→ **OPDRACHTEN**
a) Waar staat de kandelaar met het licht in de meditatie nu?
b) Hoe luidt deze zin uit de meditatie in het Engels: "Als Willem-Alexander in Engeland bij Queen Elizabeth komt, wordt hij ontvangen als familie."?
c) Schrijf een vervolg op de meditatie bij de opening van de kerkelijke bijeenkomst, dat begint na de laatste zin.

→ **GECITEERDE TEKST**
┄┄┄┄┄┄┄┄┄┄┄┄┄┄┄┄┄┄┄┄
Meditatie bij de opening van een bovenplaatselijke kerkelijke bijeenkomst

- Op de plaats waar de lessenaar gewoonlijk staat, staat nu een stoel met een geel hesje;
de kandelaar met het licht is uit het midden van de zaal bij de deur geplaatst -


Psalm 72: 1 – 4
Geef, o God, uw wetten aan de koning,
uw gerechtigheid aan de zoon van de koning.
Moge hij uw volk rechtvaardig besturen,
uw arme volk naar recht en wet.
Mogen de bergen vrede brengen aan het volk
en de heuvels gerechtigheid.
Moge hij recht doen aan de zwakken,
redding bieden aan de arme mensen,
maar de onderdrukker neerslaan.

1. Eerste scene

Overal waar ik kom, zit hij vooraan.
Soms is hij 35, soms is hij 55 jaar.
Hij zit prominent op de plek waar in de regel de lessenaar staat.
Het maakt me onwennig.
Ik kan niet anders dan me ergens om de stoel heen te draperen voor de mensen,
nu eens links van het gele hesje, dan weer rechts.
Het voelt wat schots en scheef.
Ook de kaars is geweken.
Niet in het midden van de ruimte.
Maar bij de deur.
Daar waar de mensen passeren als ze vertrekken.
Alsof het licht hun eigendom is.
Alsof het vanzelfsprekend is dat je pas bij vertrek echt in het licht komt.

2. Tweede scene

Misschien bent u een kenner.
Een royalty-watcher.
Dan weet u dat al die koninklijke families in Europa familie van elkaar zijn.
Als Willem-Alexander in Engeland bij Queen Elizabeth komt, wordt hij ontvangen als familie.
Dat is persoonlijker dan wanneer een machtige man als Donald Trump komt.
Het huwelijksbeleid in de achterliggende eeuwen van de vorstenhuizen was er op gebaseerd.
Je koos voor een prins familie uit een ander vorstenhuis.
┄┄┄┄┄┄┄┄┄┄┄┄┄┄┄┄┄┄┄┄
→ **AANGELEVERDE GEGEVENS**
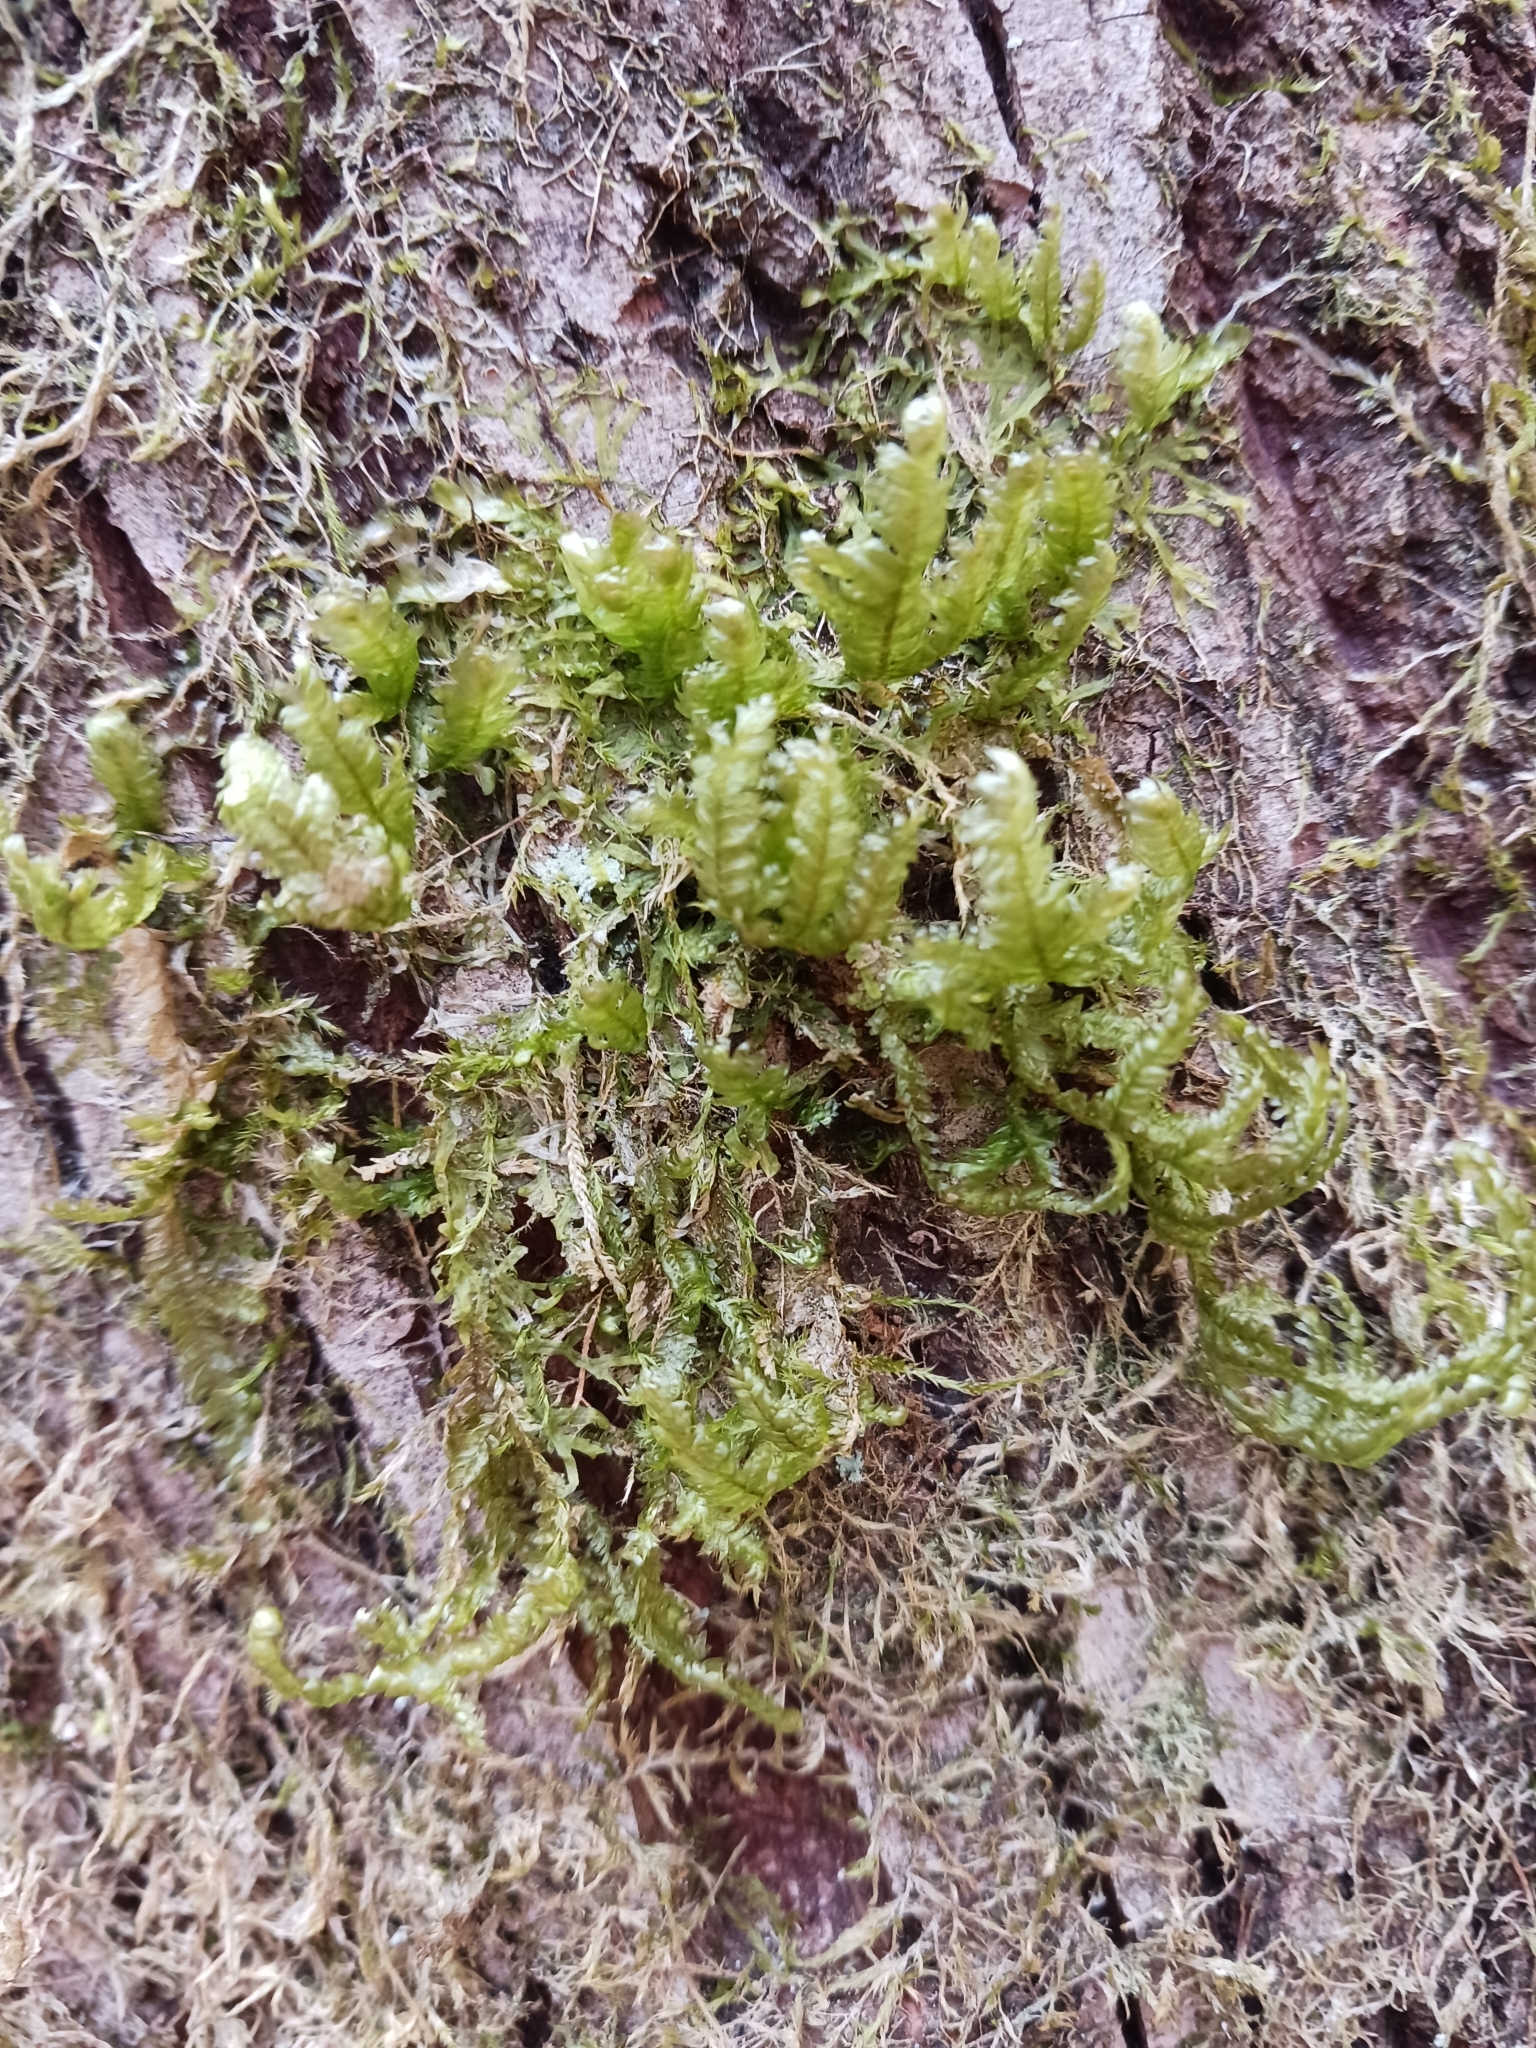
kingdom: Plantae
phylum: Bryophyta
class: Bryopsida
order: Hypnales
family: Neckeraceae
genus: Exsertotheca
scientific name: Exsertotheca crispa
┄┄┄┄┄┄┄┄┄┄┄┄┄┄┄┄┄┄┄┄
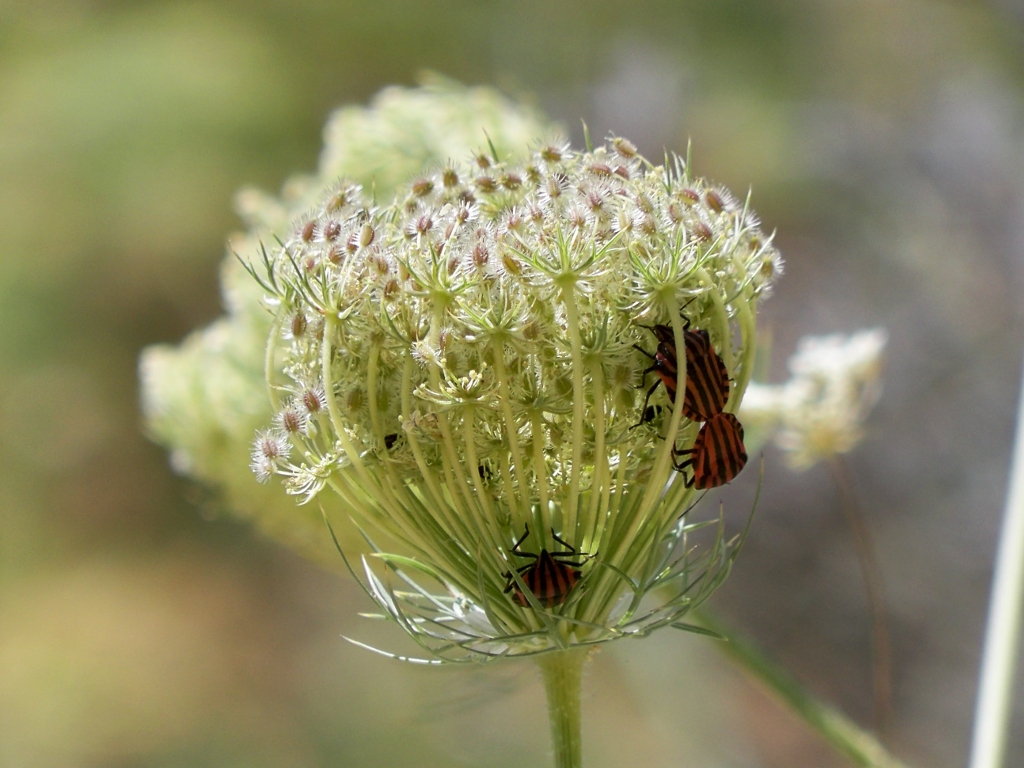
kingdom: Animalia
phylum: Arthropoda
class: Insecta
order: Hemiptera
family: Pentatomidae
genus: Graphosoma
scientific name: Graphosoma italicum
┄┄┄┄┄┄┄┄┄┄┄┄┄┄┄┄┄┄┄┄
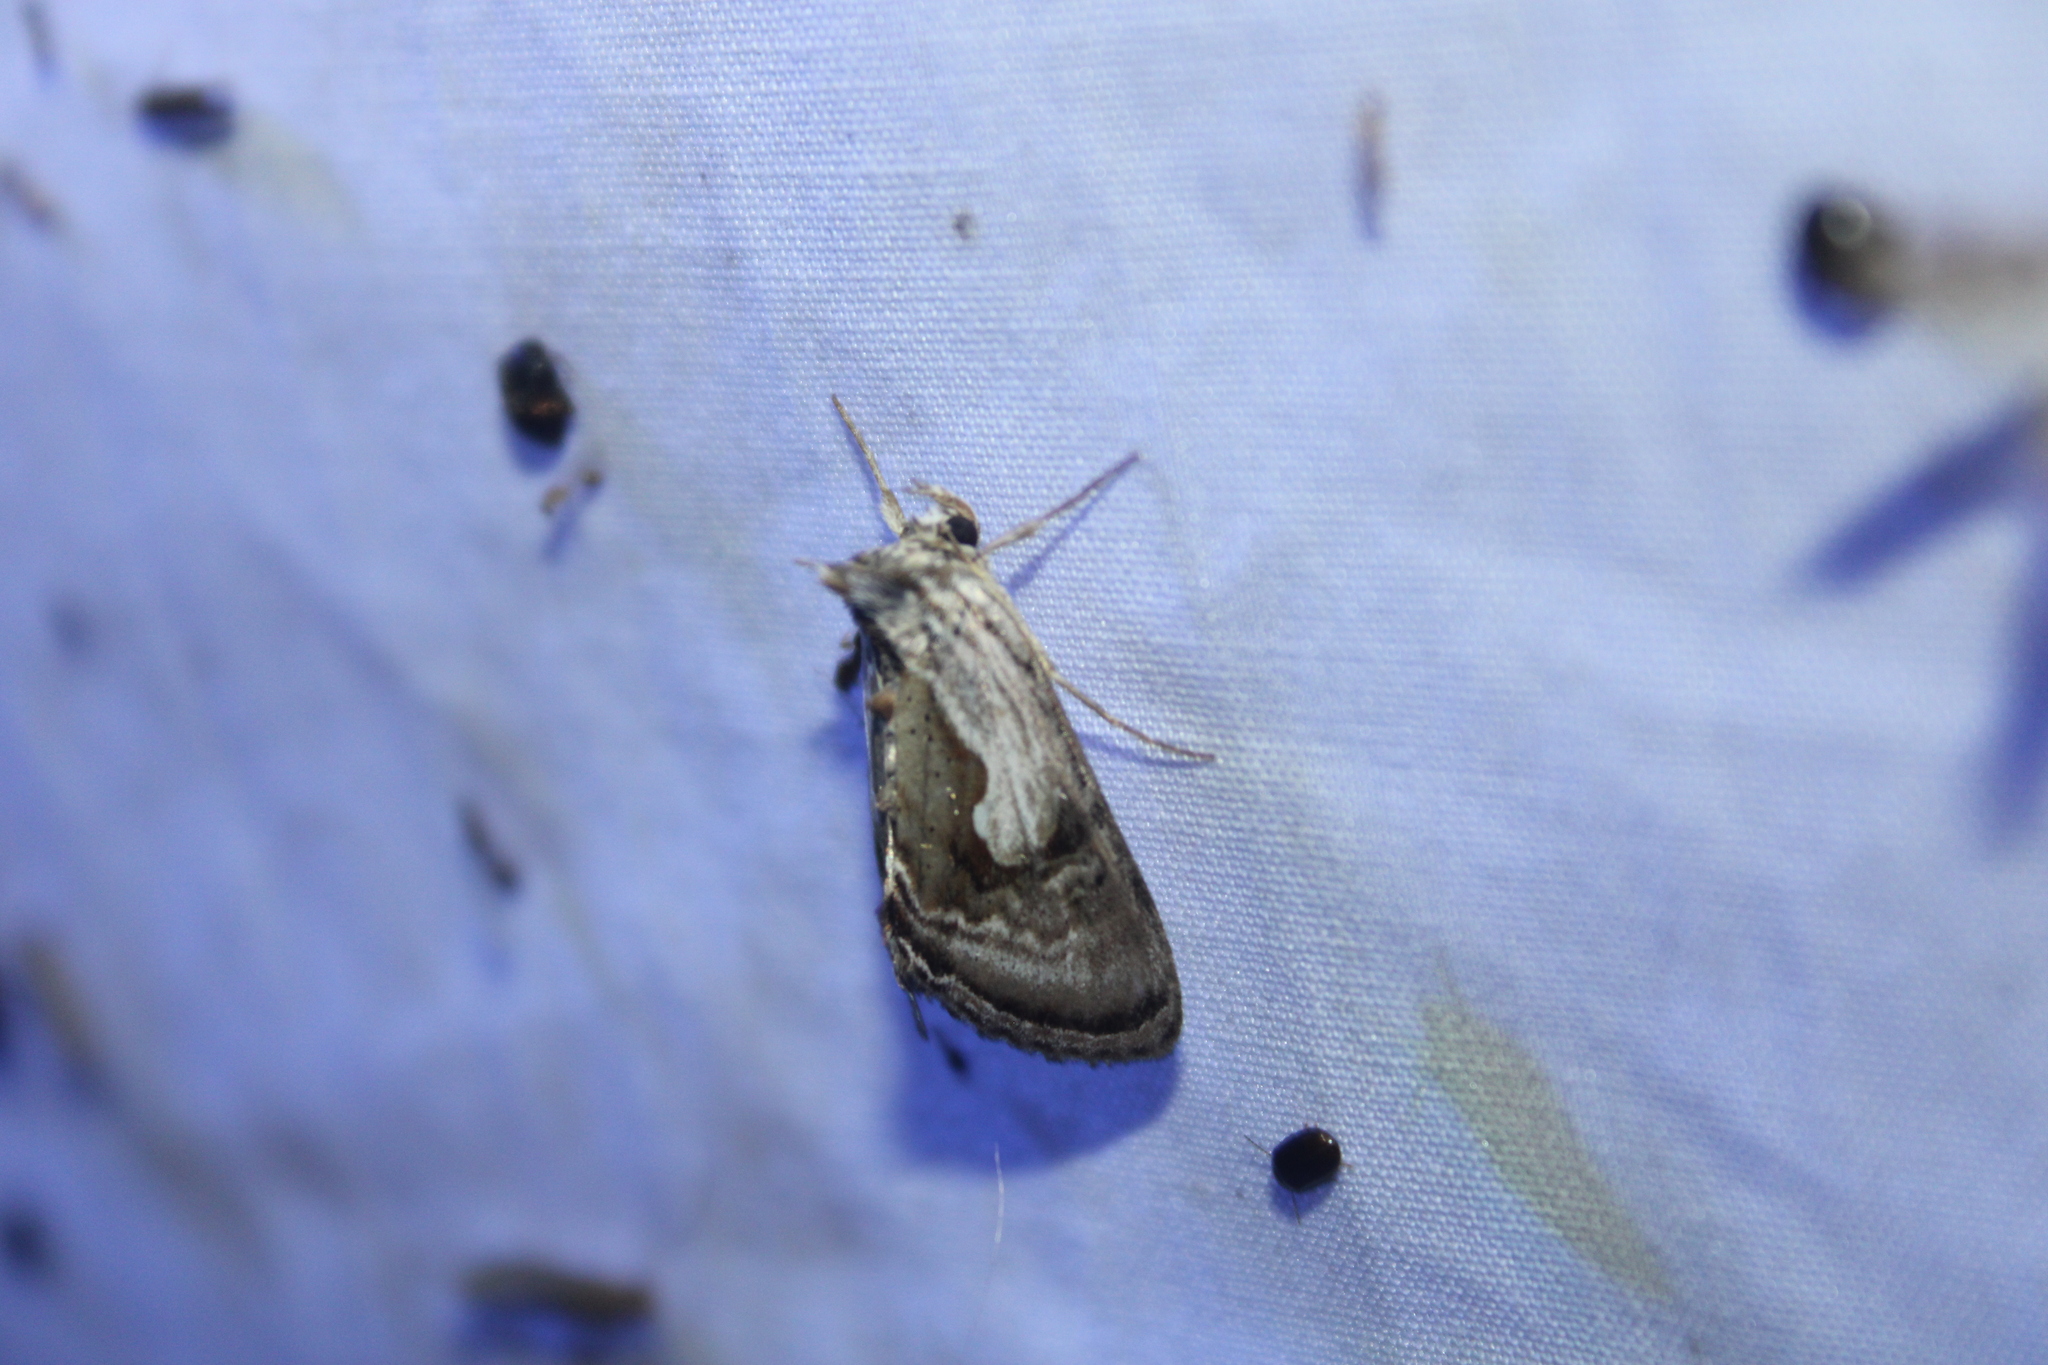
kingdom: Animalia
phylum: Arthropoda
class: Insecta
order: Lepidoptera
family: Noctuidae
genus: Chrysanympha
┄┄┄┄┄┄┄┄┄┄┄┄┄┄┄┄┄┄┄┄
→ **ANTWOORDEN**
a) Bij de deur.

b) When Willem-Alexander visits Queen Elizabeth in England, he is received as family.

c)
Dan ging het impliciet tussen die landen ook beter.
De vorstenhuizen waren immers verzwagerd en daarmee verzoend.
Daarom is onze stadhouder Willem III getrouwd met Mary Stuart van Engeland.
En koning Willem II is getrouwd met Anna Palowna uit Rusland.
Daarom wilden de Belgen in 1830, toen ze zelfstandig werden, per se een koning.
Dan hadden ze iemand die in de markt gezet kon worden om te trouwen met andere vorstenhuizen.
Dan zou België vriendschap kunnen sluiten met andere landen.
De koning bracht twee werelden bij elkaar die anders niet vertrouwd waren met elkaar.

3. Derde scene

Psalm 72 maakt duidelijk dat niet het volk ter discussie staat, maar de koning.
Het is niet vanzelfsprekend dat de koning spoort.
Hij heeft een richting nodig.
Hij krijgt wetten aangereikt.
Dat is een originele gedachte.
De wetten zijn niet voor het volk.
De wetten zijn er voor de koning.
Dat is maar goed ook, als je er over nadenkt.
Want voor je er op bedacht bent, neemt hij je zonen en zet ze op zijn strijdwagens (1 Sam. 8: 11).
Terecht dat de koning wetten krijgt.
Do’s and don’ts.
De wetten zijn er om de armen, de afhankelijken te beschermen.
Om dat te realiseren moet de macht van de koning worden ingedamd.
Pas als de macht een kanaal heeft gekregen bij de vader,
kan de zoon van de vader de gerechtigheid ontvangen.
De vorst - vader zaait, de prins - zoon oogst.

4. Vierde scene

Er is een zekere scepsis in de kerk.
We hebben een lintje om de toekomst geknoopt:
terug naar de essentie,
meer ontmoeting, minder vergadering,
meer tafelen, minder vergadertafelen.
Zal dat goed aflopen?
Want zo’n lintje kan maar zo een alibi worden,
een misplaatste onderscheiding,
alsof de ruimte te beslissen een recht zonder meer is,  
alsof de staat van dienst niet eerst verdiend zou moeten worden.
En dan krijg je als gemeenschap spijt.
Hebben we dit gewild?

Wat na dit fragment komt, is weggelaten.